Los que llegan tienen que quedarse de pie, pues no hay lugar donde sentarse. Todos los sofás de la sala, de cuero negro, rígidos y de aspecto frío, están ocupados por nosotros, personas con caras largas que ya no sabemos qué hacer aparte de mirar el celular, hojear un libro, una revista o conversar; en un lugar donde, al parecer, el tiempo se expande de forma extraña.
Parece que eso de conversar lo hacemos desinteresadamente, como para aplacar esa ansiedad y tensión que permea la sala. Un hombre, aprovechando que dos mujeres se levantan del sofá en el que está, se recuesta sobre él boca arriba, y sólo deja un puesto libre. El celador se acerca, le da dos golpecitos con el dedo índice en una pierna y le dice: “Los sofás son para todas las personas”. El hombre, con cara de cansancio, se reincorpora de inmediato y lo encara. Alega que ha estado ahí desde las 3 de la mañana, murmura otras palabras ininteligibles, y les dice a sus acompañantes que va a salir a dar una vuelta.

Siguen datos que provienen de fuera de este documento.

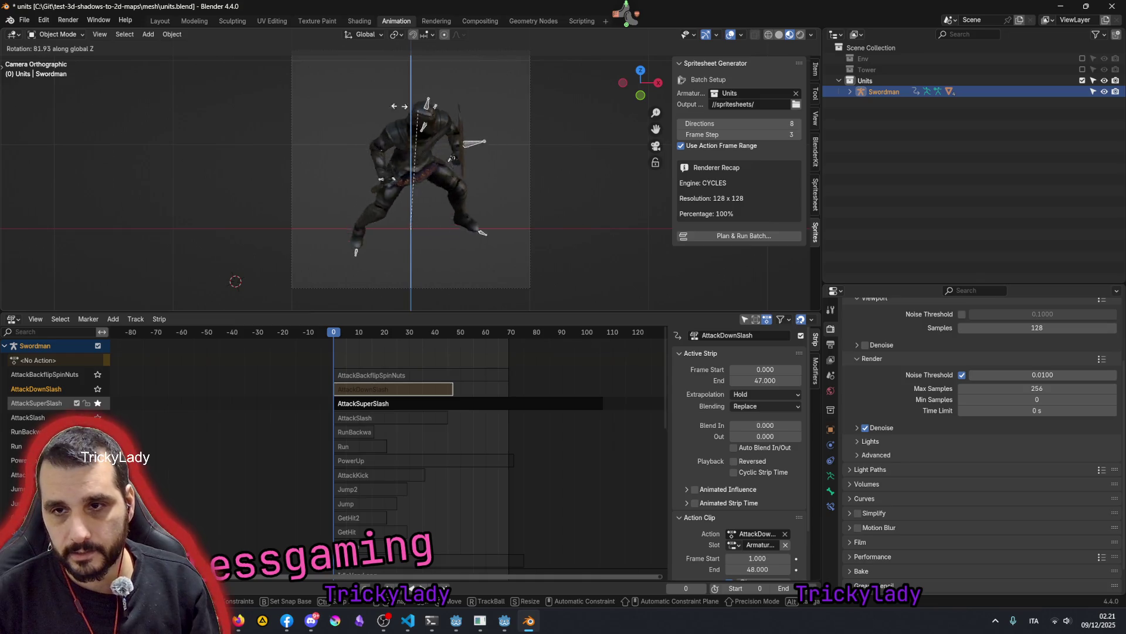
{"action": "type", "text": "45"}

Hay dos puertas a los extremos de la sala: una que da a las salas de cirugía y la otra al pabellón de maternidad. Cada cierto tiempo, de la primera, el celador que la vigila dice fuerte: “Familiares de Fulanito de tal”, y estos se ponen de pie para hablar con el doctor que acaba de realizar una cirugía a uno de sus familiares.
Es nuestro turno, y el celador pronuncia el nombre de mi padre. Mi madre y hermana, que están hablando, no se dan cuenta. “Ya nos llamaron”, les digo y nos acercamos a conversar con el doctor, un hombre de aspecto bonachón, de unos cincuenta años, que se quita un tapabocas segundos antes de apretarle la mano.
Con una amplia sonrisa nos tranquiliza, al tiempo que nos cuenta que todo salió bien, y que ya sólo debemos esperar a que pase el efecto de la anestesia.
El gesto de mi madre, despojado de toda tensión, es otro. A mí izquierda el celador, ese voceador de nombres, juega con un esfero en su mano. Aprovecho para preguntarle cómo es cuando las noticias no son buenas, que si las dan ahí mismo. “Si, un poco más hacia adentro” responde.